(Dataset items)
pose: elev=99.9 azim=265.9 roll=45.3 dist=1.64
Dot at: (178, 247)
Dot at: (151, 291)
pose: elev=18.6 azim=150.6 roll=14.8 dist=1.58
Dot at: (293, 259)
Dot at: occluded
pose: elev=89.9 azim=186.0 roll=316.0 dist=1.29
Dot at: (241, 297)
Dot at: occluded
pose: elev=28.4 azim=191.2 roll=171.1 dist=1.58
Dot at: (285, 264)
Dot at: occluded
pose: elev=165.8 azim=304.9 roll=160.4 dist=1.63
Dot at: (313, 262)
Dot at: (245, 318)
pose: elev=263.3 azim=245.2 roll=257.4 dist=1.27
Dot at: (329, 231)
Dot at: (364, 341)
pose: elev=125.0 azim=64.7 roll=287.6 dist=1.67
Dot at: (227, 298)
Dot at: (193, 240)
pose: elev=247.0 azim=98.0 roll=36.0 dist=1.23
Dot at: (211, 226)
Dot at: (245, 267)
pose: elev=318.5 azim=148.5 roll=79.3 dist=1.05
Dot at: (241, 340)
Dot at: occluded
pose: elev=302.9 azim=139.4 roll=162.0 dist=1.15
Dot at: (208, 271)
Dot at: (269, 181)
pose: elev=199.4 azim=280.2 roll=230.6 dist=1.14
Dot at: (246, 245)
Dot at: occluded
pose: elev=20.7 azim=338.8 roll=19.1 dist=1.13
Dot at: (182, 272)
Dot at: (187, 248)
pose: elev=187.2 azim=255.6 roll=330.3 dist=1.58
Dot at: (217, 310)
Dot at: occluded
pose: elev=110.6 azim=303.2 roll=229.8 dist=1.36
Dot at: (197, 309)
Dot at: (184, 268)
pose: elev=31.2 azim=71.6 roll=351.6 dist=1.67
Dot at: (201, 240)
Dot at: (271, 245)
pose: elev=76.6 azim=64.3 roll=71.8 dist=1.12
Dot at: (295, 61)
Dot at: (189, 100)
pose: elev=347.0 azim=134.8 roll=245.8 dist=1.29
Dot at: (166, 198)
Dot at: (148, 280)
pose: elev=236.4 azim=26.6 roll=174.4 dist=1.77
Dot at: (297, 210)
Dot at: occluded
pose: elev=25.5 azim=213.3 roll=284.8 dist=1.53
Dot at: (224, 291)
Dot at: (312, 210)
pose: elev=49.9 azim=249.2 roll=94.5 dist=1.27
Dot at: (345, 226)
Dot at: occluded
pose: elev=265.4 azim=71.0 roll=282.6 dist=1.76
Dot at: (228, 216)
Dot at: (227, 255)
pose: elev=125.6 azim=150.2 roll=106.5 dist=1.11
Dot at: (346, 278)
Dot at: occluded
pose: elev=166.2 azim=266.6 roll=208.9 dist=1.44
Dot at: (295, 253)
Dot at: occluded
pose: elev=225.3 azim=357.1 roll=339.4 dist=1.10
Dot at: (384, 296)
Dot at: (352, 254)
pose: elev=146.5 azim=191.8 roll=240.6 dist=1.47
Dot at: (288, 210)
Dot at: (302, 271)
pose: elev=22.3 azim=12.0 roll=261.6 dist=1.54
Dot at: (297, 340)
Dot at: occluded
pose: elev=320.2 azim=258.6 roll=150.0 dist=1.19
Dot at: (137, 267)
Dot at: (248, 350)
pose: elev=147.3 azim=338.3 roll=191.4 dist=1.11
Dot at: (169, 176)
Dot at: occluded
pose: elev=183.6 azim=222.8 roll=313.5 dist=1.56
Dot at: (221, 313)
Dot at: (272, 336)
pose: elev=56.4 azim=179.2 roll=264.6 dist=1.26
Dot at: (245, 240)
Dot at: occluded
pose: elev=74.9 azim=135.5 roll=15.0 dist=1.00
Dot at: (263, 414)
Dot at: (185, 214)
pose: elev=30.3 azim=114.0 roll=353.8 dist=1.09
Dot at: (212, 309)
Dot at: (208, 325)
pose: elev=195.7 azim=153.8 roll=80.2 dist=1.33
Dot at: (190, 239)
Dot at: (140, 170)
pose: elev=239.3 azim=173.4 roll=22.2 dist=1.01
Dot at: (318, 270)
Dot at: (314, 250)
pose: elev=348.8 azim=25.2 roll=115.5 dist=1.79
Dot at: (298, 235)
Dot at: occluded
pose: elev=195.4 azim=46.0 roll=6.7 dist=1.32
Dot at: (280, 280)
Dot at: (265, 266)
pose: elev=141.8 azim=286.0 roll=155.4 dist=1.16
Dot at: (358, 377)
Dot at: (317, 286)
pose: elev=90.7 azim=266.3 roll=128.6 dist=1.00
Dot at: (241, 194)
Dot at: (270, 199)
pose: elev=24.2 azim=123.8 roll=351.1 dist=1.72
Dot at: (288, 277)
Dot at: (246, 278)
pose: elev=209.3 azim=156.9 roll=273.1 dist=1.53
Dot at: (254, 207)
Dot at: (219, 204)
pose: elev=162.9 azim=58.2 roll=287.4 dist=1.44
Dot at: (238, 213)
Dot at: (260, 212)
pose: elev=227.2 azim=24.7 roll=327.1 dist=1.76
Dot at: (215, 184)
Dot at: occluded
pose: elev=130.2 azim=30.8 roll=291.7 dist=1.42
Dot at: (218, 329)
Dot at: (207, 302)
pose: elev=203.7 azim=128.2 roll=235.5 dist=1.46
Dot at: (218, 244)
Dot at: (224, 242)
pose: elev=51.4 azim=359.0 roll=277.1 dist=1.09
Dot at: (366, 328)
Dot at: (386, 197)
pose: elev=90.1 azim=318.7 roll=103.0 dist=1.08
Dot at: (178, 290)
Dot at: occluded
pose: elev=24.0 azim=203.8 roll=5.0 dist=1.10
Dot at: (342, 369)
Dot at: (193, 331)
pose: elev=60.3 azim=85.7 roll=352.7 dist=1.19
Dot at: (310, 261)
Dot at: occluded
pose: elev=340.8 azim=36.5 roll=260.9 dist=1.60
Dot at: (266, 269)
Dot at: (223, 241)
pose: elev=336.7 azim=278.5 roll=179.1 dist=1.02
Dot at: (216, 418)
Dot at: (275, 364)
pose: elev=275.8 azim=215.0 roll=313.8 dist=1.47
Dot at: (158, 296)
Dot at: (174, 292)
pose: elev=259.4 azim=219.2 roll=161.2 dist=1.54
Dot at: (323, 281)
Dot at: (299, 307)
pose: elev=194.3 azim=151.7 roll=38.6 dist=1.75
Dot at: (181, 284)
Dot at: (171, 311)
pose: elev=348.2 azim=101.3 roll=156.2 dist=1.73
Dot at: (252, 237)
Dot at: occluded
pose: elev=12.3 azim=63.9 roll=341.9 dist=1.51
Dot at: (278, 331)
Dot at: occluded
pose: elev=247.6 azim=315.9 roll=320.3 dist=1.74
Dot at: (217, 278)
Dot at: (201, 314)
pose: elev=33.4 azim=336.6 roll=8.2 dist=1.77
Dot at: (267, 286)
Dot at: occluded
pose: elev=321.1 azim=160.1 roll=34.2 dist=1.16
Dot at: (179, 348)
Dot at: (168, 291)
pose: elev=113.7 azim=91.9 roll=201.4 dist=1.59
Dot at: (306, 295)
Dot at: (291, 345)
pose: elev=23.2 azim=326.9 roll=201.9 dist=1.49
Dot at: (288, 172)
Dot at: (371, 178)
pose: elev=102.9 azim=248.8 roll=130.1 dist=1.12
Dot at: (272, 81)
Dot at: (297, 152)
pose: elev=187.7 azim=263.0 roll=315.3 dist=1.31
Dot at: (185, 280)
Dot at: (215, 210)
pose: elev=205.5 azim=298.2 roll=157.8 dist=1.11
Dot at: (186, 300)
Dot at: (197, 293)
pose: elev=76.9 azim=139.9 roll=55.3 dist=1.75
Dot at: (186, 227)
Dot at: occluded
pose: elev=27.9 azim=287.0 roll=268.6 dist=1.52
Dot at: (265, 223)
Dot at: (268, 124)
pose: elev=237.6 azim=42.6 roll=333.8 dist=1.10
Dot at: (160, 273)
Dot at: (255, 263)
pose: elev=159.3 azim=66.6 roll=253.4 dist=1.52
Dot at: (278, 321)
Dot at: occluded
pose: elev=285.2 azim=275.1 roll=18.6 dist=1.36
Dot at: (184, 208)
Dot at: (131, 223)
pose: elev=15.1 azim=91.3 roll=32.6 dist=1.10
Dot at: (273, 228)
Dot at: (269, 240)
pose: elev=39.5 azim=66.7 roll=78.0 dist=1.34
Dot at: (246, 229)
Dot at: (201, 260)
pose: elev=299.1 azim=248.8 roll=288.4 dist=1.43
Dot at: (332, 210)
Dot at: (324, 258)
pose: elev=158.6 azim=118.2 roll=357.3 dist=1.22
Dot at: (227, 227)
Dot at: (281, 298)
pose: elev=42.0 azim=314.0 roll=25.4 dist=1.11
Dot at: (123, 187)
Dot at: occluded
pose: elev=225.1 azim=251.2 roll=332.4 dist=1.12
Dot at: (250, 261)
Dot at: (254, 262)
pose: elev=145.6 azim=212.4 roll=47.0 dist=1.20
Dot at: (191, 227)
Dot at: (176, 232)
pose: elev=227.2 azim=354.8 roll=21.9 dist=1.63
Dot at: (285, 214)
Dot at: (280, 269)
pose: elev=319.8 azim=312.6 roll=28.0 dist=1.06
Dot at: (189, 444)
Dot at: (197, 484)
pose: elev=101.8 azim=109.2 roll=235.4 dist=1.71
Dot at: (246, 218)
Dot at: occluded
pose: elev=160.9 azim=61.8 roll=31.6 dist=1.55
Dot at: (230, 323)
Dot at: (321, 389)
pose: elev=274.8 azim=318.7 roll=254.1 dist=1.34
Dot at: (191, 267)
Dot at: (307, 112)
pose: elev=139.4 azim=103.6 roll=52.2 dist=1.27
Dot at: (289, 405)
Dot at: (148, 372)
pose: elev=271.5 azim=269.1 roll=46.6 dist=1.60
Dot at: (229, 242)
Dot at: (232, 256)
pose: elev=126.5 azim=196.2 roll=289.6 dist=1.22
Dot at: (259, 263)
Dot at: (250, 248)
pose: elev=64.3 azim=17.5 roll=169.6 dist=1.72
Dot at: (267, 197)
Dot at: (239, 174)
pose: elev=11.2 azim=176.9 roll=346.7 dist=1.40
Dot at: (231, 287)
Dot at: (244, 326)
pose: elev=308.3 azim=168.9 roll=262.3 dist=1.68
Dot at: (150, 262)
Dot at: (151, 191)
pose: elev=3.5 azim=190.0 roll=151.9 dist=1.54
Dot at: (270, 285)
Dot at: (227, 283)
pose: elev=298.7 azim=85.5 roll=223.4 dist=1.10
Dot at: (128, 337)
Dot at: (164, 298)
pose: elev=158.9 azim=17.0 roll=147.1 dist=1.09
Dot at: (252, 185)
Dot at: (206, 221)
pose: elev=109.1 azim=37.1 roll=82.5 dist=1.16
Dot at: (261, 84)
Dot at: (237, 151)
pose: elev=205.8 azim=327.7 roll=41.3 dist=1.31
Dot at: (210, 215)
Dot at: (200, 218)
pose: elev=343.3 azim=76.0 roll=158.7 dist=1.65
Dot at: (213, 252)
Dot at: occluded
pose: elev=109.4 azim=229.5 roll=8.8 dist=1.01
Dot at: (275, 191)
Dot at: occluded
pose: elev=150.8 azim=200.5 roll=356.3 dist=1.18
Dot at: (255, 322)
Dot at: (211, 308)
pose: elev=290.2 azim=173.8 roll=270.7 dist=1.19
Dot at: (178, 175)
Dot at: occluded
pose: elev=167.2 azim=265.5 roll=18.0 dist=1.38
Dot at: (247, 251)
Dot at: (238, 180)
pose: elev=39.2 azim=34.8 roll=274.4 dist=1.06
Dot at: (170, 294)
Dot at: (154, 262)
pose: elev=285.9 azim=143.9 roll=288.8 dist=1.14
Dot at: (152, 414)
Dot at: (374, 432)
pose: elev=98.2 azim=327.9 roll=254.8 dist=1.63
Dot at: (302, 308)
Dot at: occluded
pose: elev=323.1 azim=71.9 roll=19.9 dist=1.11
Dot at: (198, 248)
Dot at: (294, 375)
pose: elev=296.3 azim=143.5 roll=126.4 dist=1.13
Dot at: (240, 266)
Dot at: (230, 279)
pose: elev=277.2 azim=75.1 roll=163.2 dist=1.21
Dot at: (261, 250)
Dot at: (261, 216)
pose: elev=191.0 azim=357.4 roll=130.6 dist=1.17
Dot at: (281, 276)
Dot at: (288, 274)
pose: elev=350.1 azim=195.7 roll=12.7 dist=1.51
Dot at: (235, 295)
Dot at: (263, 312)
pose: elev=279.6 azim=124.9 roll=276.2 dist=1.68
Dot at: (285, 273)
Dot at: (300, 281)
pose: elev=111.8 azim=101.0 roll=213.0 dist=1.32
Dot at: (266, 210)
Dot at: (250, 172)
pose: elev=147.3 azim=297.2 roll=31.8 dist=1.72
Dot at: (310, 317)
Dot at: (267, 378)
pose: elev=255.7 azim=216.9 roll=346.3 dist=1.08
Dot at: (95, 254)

> **INSTRUCTIONS TO FOLLOW**
Return the lines of the material without any change, from the line with "pose: elev=162.9 azim=58.2" to the line with "Dot at: (207, 302)", including both of those lines.

> **ANSWER TO THIS TASK**
pose: elev=162.9 azim=58.2 roll=287.4 dist=1.44
Dot at: (238, 213)
Dot at: (260, 212)
pose: elev=227.2 azim=24.7 roll=327.1 dist=1.76
Dot at: (215, 184)
Dot at: occluded
pose: elev=130.2 azim=30.8 roll=291.7 dist=1.42
Dot at: (218, 329)
Dot at: (207, 302)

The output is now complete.